Lean long — the seat franchise floors the downside, but wait for one print of confirmation.
- For. Operating margin expanded to 46.3% in Q3 FY26 on +18% revenue. AI business ARR hit $37B, +123% year-on-year. Incremental AI revenue is already outpacing incremental D&A — the cleanest leading proof point on the absorption question.
- For. Seat-franchise math plus ~$51B net cash plus the OpenAI economic interest covers roughly two-thirds of the $3.1T quote at a ~21× forward P/E sitting below the five-year average. Consensus price targets cluster in the $570-650 range from major bulge brackets; Buy or Strong Buy across a majority of the sell-side panel.
- Against.
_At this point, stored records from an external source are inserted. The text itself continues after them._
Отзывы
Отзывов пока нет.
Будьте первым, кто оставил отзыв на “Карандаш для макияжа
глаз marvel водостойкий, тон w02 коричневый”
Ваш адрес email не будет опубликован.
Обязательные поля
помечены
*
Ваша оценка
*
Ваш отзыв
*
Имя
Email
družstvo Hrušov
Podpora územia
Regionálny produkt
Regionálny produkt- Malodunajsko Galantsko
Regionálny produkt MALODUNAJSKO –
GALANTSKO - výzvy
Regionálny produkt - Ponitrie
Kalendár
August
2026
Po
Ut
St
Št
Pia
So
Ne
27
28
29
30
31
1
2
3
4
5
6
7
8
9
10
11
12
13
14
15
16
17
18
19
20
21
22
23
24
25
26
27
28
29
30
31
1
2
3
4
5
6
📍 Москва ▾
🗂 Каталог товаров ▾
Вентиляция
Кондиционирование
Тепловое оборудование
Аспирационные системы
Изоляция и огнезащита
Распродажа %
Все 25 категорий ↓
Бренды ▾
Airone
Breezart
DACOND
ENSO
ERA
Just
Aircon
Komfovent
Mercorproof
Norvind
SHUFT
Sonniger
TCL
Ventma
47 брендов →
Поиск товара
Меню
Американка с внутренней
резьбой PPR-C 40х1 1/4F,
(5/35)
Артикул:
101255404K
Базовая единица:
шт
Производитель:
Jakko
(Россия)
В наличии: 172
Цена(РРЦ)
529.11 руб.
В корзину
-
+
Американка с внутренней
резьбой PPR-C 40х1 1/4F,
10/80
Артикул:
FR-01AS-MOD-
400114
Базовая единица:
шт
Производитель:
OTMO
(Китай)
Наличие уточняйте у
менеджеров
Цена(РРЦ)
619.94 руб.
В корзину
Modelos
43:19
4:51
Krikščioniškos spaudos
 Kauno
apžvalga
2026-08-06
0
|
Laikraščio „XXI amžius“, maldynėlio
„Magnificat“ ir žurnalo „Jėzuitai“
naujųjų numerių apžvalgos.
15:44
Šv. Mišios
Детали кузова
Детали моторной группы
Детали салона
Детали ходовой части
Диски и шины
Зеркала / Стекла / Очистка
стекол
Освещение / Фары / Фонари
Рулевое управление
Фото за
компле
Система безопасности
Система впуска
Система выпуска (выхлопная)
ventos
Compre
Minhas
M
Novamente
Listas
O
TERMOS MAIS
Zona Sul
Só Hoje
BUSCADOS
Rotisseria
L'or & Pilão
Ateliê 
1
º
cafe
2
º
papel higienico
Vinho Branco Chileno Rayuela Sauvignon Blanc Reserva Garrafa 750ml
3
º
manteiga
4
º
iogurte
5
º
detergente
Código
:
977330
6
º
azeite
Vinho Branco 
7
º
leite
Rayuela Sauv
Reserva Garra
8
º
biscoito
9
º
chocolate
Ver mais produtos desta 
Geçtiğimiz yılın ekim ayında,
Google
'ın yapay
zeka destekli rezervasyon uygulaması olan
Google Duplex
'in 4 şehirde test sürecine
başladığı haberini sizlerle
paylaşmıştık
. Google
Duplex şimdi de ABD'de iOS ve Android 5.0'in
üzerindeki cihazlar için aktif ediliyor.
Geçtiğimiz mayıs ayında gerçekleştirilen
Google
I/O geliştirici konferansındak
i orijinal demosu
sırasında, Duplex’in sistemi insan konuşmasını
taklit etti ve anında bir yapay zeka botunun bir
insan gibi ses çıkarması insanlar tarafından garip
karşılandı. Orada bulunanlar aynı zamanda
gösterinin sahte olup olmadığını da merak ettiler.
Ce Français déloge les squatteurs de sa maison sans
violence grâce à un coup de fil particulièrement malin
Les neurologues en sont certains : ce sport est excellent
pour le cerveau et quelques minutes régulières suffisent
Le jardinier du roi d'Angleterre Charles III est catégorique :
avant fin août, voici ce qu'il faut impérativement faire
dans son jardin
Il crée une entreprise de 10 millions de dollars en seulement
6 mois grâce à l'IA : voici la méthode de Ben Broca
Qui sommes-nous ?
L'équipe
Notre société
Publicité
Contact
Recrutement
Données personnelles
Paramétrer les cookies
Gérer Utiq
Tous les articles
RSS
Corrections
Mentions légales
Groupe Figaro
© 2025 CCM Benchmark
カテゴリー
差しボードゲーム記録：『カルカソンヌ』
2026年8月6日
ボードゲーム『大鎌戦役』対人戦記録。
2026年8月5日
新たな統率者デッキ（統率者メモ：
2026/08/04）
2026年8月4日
Microsoft Cloud gross margin slid from 72% (FY23) to 71% (FY24) to 69% (FY25), with management guiding ~66% for Q4 FY26; total company GAAP gross margin printed 67.6% in Q3 FY26, the narrowest since 2022. Capex/D&A sits at 1.89× against 5-6 year asset lives in a market where foundation-model architecture has moved every twelve months.
- Against. ~20M paid Copilot seats at Q3 FY26 is just ~5% of the ~415M commercial M365 base after 18 months of saturation marketing — and per-product disclosure regressed to aggregate AI run-rate at the precise moment unit economics matter most.
Watchlist to re-rate: Microsoft Cloud gross margin (holds at or above 68% on the FY26 reported full-year = bull; trends through ~66% guide for Q4 = bear); Azure constant-currency growth (currently +39% — falls below 25% with management citing demand, not supply = bear); FY27 capex framing on the Q4 FY26 call (language softer than 'continue to grow' = inflection).